[PROVIDED DATA]
..............................
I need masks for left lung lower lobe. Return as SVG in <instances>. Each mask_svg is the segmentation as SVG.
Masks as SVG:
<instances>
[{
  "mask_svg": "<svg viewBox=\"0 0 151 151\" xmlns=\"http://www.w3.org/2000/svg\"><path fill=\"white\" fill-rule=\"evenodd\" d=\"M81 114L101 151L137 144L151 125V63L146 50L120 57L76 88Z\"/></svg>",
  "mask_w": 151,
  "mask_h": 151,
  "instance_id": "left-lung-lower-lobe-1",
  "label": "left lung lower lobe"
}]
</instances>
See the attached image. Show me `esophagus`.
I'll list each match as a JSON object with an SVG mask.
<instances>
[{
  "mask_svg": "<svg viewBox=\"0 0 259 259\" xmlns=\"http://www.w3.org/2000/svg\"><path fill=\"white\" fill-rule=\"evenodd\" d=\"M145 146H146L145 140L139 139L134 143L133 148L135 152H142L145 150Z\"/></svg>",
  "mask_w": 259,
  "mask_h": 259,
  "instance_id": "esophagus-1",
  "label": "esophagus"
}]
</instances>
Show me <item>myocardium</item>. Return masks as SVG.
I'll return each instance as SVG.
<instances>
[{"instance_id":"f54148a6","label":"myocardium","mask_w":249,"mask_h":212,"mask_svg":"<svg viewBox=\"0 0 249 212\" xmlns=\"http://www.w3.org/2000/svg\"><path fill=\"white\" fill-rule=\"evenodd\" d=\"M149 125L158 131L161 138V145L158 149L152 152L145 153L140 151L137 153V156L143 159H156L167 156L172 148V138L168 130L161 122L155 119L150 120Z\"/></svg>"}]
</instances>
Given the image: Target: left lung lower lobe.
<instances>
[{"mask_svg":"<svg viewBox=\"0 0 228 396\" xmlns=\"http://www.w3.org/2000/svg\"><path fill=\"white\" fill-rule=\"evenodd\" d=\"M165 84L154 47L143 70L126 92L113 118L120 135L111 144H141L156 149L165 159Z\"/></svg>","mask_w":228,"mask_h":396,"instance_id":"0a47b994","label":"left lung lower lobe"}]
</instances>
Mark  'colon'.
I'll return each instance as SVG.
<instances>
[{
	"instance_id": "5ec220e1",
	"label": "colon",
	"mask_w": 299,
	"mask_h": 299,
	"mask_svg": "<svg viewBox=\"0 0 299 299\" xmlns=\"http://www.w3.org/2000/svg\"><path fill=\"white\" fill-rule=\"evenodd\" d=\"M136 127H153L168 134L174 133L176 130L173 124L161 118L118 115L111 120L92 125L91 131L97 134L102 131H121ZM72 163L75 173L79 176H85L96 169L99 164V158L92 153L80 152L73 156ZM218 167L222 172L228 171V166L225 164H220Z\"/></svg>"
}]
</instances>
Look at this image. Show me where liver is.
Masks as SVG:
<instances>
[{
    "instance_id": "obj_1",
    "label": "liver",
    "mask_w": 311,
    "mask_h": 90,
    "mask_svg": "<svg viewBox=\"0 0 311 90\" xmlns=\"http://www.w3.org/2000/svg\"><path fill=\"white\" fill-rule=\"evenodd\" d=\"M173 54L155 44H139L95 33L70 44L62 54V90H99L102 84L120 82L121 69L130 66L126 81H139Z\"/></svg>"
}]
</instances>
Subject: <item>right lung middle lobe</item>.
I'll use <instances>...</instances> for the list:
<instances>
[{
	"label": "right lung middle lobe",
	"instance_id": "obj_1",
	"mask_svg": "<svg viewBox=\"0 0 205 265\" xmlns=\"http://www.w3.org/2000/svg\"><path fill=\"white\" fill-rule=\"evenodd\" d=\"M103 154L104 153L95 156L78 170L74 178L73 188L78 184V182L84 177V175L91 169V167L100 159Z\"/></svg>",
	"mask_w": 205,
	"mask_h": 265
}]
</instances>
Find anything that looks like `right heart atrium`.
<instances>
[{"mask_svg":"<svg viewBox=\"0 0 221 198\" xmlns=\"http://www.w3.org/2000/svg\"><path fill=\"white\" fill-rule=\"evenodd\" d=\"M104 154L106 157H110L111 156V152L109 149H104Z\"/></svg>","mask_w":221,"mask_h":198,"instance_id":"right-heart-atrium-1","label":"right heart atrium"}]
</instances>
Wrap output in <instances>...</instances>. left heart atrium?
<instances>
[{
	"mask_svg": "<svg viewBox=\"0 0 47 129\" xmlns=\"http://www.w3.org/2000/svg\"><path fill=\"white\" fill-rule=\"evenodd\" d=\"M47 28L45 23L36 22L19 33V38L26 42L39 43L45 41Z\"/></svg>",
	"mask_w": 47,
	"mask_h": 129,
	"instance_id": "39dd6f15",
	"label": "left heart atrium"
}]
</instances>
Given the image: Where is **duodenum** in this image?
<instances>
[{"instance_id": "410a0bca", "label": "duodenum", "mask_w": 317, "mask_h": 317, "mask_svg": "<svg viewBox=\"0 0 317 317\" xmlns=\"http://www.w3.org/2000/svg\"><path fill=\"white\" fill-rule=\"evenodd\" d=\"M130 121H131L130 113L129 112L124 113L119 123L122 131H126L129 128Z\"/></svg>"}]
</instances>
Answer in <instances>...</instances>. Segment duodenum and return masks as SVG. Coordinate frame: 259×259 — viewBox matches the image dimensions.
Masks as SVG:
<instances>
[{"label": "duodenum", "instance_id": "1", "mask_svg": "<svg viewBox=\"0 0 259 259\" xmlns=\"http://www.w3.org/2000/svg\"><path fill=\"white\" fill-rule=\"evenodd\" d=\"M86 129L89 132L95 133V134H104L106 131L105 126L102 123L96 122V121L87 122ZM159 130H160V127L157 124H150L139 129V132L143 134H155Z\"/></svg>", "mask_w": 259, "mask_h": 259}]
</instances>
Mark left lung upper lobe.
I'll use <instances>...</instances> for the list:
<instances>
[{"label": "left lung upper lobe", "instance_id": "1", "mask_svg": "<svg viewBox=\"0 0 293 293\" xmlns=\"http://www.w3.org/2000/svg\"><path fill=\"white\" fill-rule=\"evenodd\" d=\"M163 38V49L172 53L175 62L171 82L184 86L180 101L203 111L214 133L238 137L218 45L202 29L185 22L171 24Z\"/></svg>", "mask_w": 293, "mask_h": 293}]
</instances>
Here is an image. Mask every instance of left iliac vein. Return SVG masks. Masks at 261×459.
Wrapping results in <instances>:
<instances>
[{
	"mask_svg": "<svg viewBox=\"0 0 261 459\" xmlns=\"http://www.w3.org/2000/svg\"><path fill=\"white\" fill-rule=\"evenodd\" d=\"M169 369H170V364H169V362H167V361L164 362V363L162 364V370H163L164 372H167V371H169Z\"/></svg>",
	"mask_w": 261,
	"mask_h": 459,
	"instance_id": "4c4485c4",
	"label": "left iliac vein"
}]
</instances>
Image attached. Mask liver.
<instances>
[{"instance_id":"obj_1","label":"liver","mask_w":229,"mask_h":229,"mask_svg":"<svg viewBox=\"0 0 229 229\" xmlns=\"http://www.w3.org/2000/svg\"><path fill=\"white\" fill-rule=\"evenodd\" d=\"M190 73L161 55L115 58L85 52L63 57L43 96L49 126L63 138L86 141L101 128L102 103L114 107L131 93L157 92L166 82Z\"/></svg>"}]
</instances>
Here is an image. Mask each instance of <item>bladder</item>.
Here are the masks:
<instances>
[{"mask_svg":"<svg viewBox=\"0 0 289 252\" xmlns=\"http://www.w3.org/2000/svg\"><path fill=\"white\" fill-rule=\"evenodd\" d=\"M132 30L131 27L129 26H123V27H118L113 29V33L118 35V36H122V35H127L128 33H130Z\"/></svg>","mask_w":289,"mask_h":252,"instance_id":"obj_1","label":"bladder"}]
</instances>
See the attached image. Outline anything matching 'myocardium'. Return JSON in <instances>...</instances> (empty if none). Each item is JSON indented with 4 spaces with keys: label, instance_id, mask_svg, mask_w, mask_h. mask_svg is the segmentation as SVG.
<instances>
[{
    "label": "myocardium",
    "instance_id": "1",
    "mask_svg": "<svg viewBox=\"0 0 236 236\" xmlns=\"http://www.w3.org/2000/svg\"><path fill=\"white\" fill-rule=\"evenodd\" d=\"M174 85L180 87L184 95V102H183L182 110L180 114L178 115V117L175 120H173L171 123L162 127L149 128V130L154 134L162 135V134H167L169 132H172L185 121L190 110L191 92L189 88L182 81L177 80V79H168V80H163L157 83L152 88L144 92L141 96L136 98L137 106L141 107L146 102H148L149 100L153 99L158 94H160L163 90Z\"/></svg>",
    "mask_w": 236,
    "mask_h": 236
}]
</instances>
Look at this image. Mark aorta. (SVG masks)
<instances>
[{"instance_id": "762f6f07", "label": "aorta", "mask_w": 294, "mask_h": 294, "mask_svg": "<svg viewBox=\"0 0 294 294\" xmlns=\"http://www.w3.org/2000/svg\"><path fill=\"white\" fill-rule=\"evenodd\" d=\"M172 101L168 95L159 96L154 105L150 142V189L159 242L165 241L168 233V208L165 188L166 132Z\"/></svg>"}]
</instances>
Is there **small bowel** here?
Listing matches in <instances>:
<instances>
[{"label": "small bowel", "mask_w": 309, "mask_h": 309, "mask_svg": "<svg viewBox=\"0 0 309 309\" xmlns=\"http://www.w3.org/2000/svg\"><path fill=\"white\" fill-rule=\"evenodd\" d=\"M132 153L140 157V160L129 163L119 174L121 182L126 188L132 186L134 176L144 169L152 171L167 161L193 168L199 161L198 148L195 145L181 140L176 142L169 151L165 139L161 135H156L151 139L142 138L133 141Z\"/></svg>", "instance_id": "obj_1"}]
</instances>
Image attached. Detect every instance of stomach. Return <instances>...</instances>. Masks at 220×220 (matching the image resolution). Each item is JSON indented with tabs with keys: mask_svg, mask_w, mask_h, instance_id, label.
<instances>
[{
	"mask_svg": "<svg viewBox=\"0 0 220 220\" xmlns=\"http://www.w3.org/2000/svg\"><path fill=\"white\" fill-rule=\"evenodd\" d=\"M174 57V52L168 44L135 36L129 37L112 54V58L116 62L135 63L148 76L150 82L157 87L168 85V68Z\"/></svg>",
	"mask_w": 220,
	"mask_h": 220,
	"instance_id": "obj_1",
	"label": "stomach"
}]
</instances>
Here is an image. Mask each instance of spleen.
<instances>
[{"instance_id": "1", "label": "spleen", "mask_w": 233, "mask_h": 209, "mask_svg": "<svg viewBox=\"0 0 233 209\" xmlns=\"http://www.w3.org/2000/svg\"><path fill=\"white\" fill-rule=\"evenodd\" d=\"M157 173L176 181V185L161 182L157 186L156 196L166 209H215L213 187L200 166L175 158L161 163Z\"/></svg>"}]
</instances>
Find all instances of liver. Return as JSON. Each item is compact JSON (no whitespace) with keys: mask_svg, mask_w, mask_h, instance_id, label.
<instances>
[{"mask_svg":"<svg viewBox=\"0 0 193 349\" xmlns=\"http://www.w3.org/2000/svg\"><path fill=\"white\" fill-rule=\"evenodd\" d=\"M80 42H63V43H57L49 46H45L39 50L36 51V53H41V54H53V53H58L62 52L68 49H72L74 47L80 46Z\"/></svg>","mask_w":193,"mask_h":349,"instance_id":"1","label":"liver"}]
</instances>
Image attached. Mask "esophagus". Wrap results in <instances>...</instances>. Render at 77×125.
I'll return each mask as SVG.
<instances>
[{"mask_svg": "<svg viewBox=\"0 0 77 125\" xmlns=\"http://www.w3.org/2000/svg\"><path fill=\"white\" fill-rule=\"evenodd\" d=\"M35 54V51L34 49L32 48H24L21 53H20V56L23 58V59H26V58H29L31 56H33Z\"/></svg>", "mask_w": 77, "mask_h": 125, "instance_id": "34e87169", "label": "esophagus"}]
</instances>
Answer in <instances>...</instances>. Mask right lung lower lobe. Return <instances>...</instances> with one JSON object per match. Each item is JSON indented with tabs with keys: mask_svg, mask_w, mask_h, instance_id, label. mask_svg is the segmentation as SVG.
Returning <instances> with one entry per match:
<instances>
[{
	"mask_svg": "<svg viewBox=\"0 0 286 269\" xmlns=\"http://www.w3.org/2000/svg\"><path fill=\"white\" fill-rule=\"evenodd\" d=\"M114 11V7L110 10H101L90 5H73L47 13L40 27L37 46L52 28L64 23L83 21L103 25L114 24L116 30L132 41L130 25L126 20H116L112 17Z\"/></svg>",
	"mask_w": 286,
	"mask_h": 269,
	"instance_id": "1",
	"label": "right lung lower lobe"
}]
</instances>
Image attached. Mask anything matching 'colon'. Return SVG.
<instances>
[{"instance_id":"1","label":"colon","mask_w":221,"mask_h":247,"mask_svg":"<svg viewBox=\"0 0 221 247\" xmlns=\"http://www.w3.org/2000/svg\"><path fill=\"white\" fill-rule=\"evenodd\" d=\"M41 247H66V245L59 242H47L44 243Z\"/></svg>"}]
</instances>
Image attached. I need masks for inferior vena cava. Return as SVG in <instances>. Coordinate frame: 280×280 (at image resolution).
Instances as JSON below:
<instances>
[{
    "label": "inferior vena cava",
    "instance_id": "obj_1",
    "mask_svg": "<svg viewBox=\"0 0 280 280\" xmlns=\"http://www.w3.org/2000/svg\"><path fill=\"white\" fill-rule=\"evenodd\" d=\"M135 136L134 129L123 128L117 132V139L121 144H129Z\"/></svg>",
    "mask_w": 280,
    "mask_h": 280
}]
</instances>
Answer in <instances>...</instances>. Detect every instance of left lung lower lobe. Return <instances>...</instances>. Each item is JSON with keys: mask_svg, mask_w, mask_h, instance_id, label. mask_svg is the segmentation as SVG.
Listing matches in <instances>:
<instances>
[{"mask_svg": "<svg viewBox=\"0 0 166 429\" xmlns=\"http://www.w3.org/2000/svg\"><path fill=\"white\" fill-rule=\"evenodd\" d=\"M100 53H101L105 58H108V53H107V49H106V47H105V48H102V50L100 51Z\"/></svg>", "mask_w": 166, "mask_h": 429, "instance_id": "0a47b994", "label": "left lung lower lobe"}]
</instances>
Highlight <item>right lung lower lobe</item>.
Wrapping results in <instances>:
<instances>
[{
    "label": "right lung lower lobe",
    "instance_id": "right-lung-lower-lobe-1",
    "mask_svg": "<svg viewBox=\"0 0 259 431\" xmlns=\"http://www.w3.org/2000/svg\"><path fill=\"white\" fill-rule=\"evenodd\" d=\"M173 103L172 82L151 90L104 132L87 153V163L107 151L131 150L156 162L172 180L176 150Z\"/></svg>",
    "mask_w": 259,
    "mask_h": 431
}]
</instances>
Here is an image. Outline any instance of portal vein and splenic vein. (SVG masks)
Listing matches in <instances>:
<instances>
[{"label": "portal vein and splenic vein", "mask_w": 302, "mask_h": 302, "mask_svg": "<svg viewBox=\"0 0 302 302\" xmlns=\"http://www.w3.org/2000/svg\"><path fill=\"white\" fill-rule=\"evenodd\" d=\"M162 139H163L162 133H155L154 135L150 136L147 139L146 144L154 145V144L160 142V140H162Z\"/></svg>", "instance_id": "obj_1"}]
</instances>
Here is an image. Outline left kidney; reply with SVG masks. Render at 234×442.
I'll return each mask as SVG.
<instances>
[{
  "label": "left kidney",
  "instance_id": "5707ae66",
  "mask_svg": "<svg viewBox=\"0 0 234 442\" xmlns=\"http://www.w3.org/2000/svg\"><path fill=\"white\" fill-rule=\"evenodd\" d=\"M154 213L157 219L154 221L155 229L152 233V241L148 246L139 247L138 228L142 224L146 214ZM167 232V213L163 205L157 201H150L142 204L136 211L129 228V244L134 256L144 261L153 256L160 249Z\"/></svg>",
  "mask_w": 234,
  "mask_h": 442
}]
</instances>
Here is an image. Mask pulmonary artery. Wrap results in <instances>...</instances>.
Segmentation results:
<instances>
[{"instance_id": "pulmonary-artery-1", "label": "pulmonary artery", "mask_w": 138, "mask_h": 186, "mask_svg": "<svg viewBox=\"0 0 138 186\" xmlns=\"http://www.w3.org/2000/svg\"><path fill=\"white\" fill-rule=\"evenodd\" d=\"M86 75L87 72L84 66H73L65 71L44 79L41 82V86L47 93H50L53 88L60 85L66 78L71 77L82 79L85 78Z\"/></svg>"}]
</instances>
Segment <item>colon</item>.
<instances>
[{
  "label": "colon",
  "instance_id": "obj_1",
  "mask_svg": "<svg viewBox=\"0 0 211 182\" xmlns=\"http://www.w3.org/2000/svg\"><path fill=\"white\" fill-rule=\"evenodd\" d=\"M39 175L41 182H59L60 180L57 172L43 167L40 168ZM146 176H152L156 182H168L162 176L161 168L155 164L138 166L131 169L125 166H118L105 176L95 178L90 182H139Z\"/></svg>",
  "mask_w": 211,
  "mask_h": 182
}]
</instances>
..............................
[EXERCISE OBJECTIVE] Pick out every line above that contains the word "tabs", and copy each one in full.

[IN RESPONSE]
Image attached. Detect every instance of stomach. Return <instances>...</instances>. Masks at 220×220 (matching the image resolution). Each item is JSON indented with tabs with keys: mask_svg, mask_w, mask_h, instance_id, label.
Answer in <instances>...</instances>. Mask right lung lower lobe. Return <instances>...</instances> with one JSON object per match. Each item is JSON indented with tabs with keys: mask_svg, mask_w, mask_h, instance_id, label. mask_svg is the segmentation as SVG.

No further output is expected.